Set down exactly the lines in the records below that run from the line with "Primăria Lumina completează" to the line with "其實 我並不打算寫什麼開箱文啦! 今天和我的閨密", inclusive, and nothing more.

--- INPUT DATA Enclosed Below ---

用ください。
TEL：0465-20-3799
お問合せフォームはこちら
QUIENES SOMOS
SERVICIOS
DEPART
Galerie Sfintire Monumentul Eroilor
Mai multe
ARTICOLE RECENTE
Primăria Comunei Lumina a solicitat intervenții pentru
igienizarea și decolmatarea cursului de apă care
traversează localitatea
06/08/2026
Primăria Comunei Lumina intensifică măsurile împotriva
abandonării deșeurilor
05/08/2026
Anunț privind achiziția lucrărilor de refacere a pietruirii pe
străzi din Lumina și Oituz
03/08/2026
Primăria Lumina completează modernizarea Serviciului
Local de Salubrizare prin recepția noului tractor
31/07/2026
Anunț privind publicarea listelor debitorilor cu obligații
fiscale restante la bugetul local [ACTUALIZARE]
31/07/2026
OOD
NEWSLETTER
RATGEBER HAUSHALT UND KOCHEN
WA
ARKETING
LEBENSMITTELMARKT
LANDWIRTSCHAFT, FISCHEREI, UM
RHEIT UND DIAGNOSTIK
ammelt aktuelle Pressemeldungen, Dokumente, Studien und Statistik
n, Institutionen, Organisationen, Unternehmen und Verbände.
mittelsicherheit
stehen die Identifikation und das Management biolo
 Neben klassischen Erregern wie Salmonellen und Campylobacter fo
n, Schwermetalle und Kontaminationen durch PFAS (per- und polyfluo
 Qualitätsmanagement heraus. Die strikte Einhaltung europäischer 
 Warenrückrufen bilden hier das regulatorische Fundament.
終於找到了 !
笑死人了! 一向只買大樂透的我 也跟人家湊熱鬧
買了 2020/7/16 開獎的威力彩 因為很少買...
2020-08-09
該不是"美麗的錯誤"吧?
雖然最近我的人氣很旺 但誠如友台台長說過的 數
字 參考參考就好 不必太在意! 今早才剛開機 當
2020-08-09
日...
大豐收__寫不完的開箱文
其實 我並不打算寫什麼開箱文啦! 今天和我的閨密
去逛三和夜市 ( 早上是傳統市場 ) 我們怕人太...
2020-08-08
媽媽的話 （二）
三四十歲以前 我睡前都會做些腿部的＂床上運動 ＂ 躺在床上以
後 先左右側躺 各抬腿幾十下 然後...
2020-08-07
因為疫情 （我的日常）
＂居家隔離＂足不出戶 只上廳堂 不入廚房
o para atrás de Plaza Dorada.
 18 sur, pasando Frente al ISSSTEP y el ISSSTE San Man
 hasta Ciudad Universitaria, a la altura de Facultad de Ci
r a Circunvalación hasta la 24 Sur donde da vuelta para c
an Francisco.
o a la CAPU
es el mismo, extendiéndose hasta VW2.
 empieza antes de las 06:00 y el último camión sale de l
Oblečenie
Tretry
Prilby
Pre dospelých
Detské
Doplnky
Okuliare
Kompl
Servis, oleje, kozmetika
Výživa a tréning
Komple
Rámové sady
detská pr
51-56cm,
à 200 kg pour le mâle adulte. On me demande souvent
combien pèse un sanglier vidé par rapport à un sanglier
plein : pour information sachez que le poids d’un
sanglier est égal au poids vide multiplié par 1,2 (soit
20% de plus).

--- End of Enclosed INPUT DATA ---

# YOUR RESPONSE
Primăria Lumina completează modernizarea Serviciului
Local de Salubrizare prin recepția noului tractor
31/07/2026
Anunț privind publicarea listelor debitorilor cu obligații
fiscale restante la bugetul local [ACTUALIZARE]
31/07/2026
OOD
NEWSLETTER
RATGEBER HAUSHALT UND KOCHEN
WA
ARKETING
LEBENSMITTELMARKT
LANDWIRTSCHAFT, FISCHEREI, UM
RHEIT UND DIAGNOSTIK
ammelt aktuelle Pressemeldungen, Dokumente, Studien und Statistik
n, Institutionen, Organisationen, Unternehmen und Verbände.
mittelsicherheit
stehen die Identifikation und das Management biolo
 Neben klassischen Erregern wie Salmonellen und Campylobacter fo
n, Schwermetalle und Kontaminationen durch PFAS (per- und polyfluo
 Qualitätsmanagement heraus. Die strikte Einhaltung europäischer 
 Warenrückrufen bilden hier das regulatorische Fundament.
終於找到了 !
笑死人了! 一向只買大樂透的我 也跟人家湊熱鬧
買了 2020/7/16 開獎的威力彩 因為很少買...
2020-08-09
該不是"美麗的錯誤"吧?
雖然最近我的人氣很旺 但誠如友台台長說過的 數
字 參考參考就好 不必太在意! 今早才剛開機 當
2020-08-09
日...
大豐收__寫不完的開箱文
其實 我並不打算寫什麼開箱文啦! 今天和我的閨密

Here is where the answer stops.